#### INFORMATION SUPPLIED
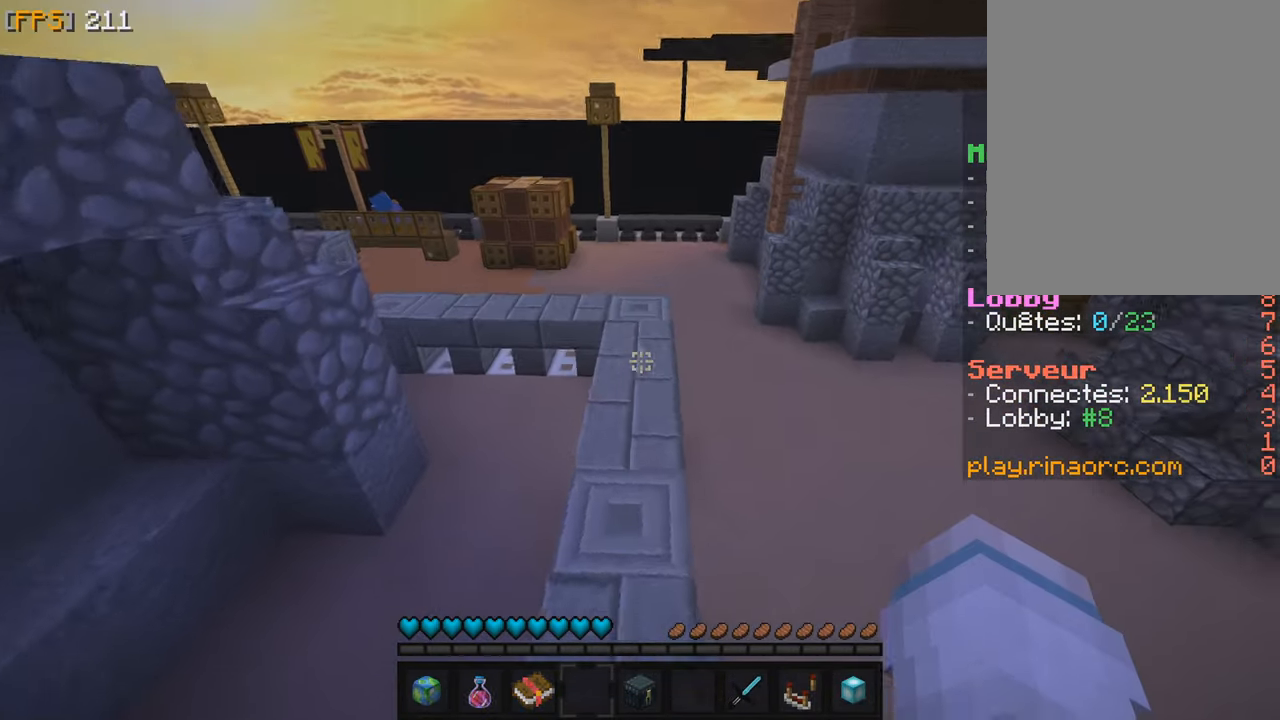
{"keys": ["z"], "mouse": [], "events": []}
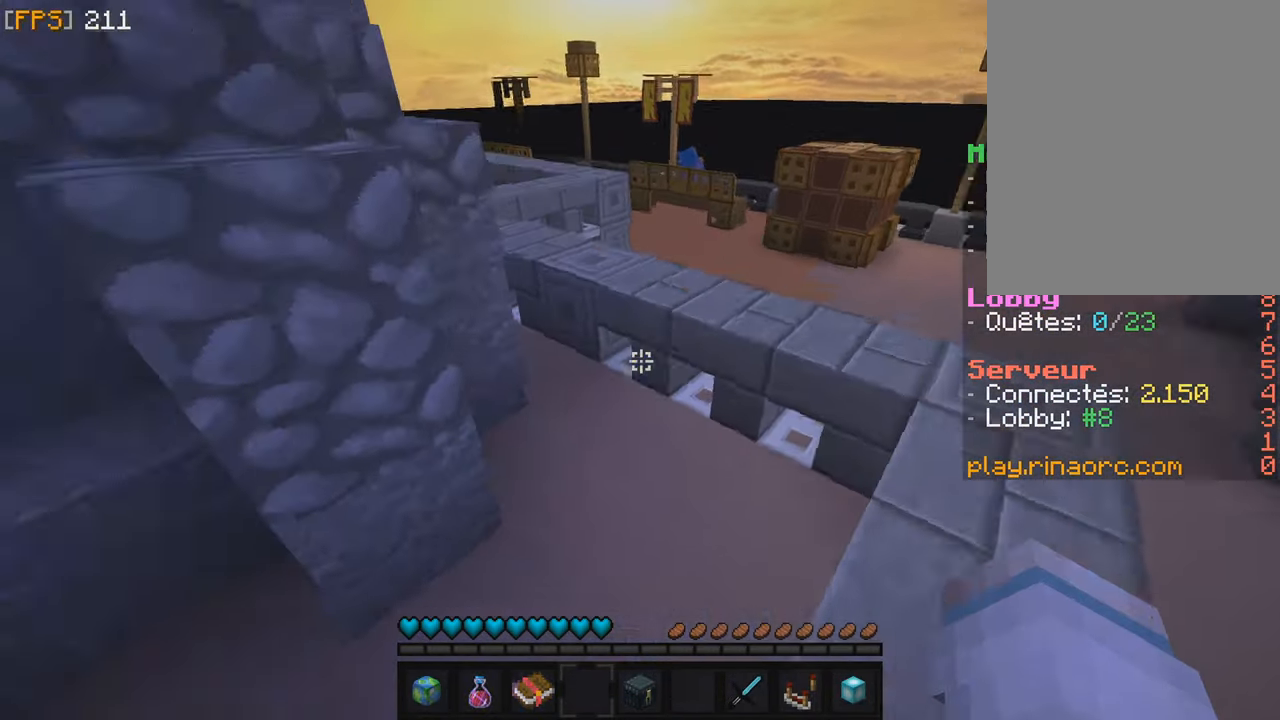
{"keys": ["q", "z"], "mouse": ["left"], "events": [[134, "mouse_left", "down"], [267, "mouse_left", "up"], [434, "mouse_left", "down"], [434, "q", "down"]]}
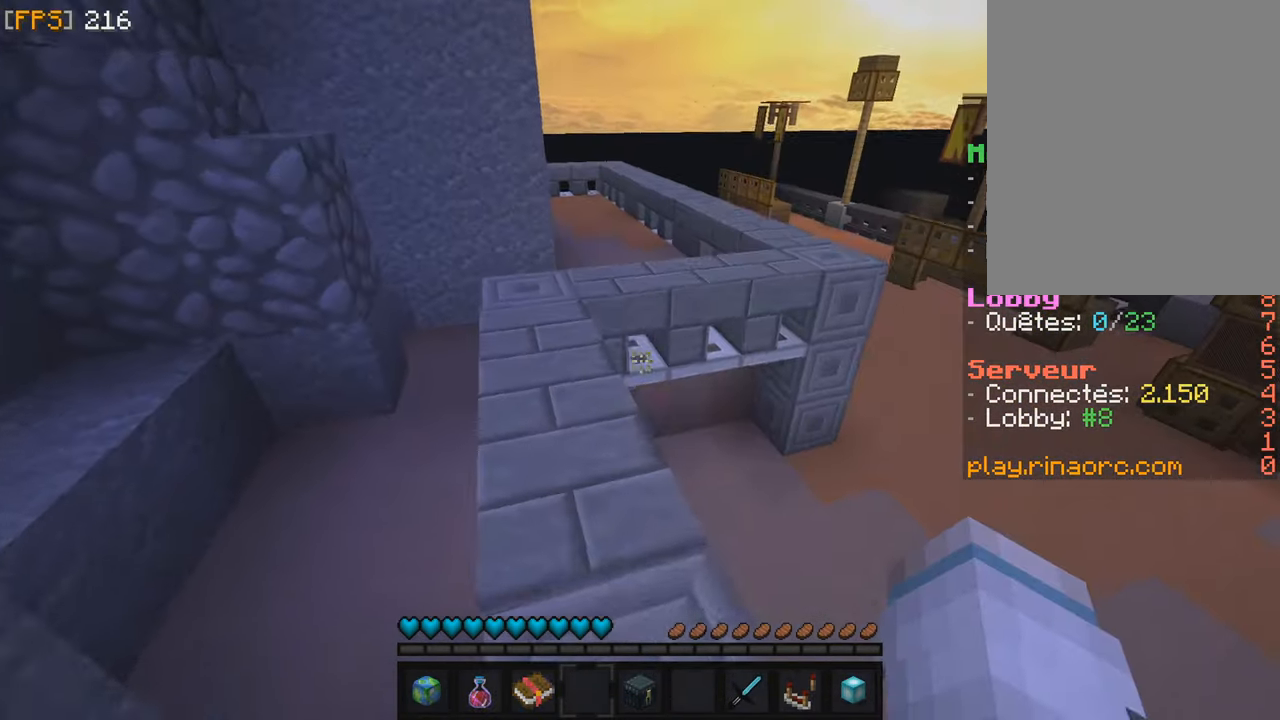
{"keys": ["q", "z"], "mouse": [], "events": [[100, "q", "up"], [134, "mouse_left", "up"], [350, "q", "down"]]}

#### WHAT YOU WILL DO
Where an image appears in the data, skip it, and return the rest verbatim.

#### THE COMPLETED TASK
{"keys": ["z"], "mouse": [], "events": []}
{"keys": ["q", "z"], "mouse": ["left"], "events": [[134, "mouse_left", "down"], [267, "mouse_left", "up"], [434, "mouse_left", "down"], [434, "q", "down"]]}
{"keys": ["q", "z"], "mouse": [], "events": [[100, "q", "up"], [134, "mouse_left", "up"], [350, "q", "down"]]}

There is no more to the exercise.